▶ _Requirement_:
Reproduce the records word for word, apart from the images they contain.

Saved entries:
-- Opening Marker --

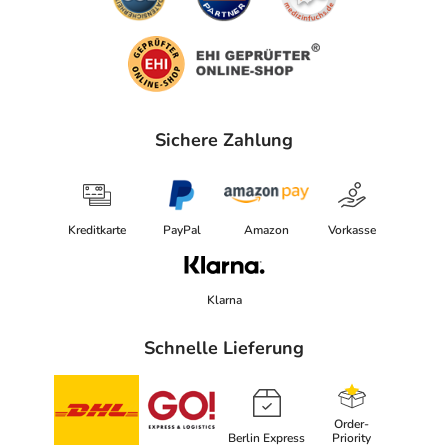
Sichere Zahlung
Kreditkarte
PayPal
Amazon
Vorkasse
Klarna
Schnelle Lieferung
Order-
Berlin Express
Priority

-- Closing Marker --

▶ _Result for this task_:
Sichere Zahlung
Kreditkarte
PayPal
Amazon
Vorkasse
Klarna
Schnelle Lieferung
Order-
Berlin Express
Priority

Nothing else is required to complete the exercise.